#### [What you have to do]
Return each line of the records holding the string "Vicky".

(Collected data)

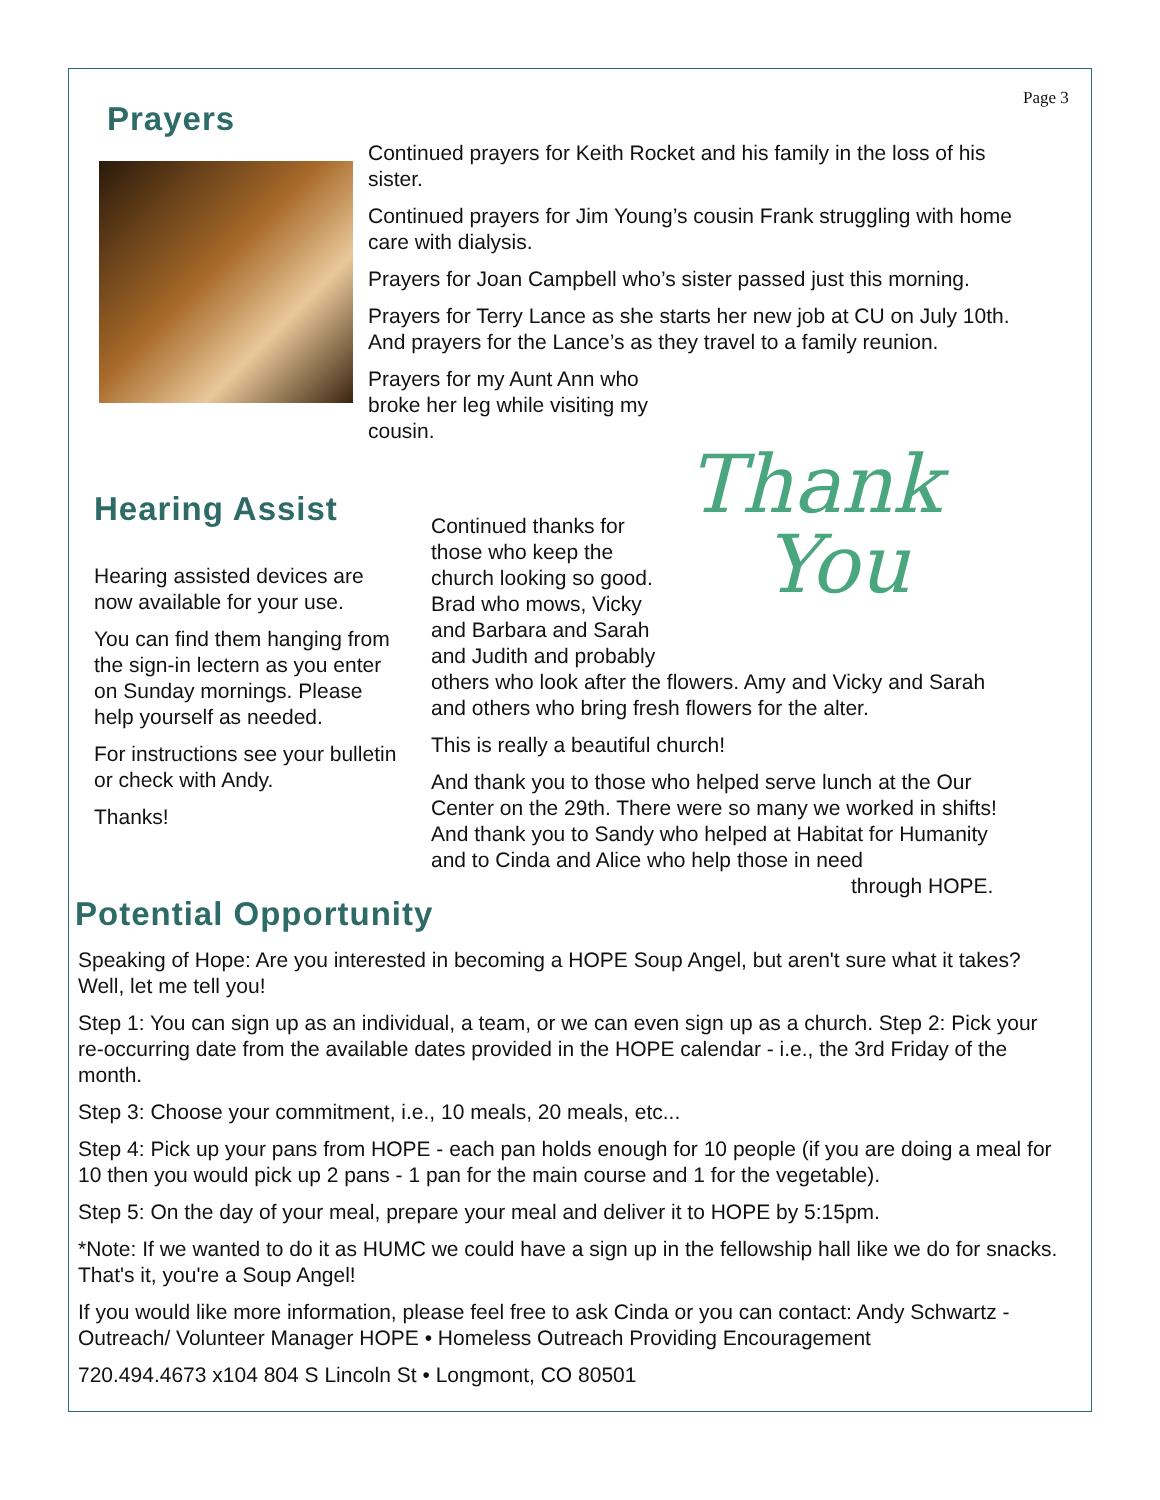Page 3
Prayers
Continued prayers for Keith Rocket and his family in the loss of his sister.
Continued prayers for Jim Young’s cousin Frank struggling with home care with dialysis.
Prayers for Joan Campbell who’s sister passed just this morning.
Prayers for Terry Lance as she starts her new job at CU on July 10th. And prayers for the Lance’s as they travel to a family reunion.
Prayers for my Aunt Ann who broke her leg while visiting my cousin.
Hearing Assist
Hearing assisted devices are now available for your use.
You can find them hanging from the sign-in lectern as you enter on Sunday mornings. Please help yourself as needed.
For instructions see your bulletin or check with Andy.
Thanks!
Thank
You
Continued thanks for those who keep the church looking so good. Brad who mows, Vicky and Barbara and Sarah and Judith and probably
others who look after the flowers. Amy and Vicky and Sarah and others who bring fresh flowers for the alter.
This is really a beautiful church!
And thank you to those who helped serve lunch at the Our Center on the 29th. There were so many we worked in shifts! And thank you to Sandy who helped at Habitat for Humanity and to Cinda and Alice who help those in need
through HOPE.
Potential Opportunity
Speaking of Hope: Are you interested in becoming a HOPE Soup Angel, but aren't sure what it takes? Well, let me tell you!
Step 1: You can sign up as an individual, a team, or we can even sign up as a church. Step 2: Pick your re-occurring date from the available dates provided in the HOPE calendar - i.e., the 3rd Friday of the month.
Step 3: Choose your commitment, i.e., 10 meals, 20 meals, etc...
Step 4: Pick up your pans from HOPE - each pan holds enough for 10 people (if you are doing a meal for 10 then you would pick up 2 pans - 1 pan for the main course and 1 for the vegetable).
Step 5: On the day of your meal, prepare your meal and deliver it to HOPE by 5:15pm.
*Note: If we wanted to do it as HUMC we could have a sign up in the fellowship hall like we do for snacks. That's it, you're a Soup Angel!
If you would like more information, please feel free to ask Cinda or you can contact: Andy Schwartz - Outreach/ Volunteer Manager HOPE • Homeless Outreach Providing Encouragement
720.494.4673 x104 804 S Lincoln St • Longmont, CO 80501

---

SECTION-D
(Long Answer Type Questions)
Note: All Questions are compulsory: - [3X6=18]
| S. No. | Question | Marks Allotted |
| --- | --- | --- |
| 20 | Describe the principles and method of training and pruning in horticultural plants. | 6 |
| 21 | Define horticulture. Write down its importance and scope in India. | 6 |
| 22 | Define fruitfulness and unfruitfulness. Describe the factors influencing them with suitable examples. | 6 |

#### [Response to this exercise]
Continued thanks for those who keep the church looking so good. Brad who mows, Vicky and Barbara and Sarah and Judith and probably
others who look after the flowers. Amy and Vicky and Sarah and others who bring fresh flowers for the alter.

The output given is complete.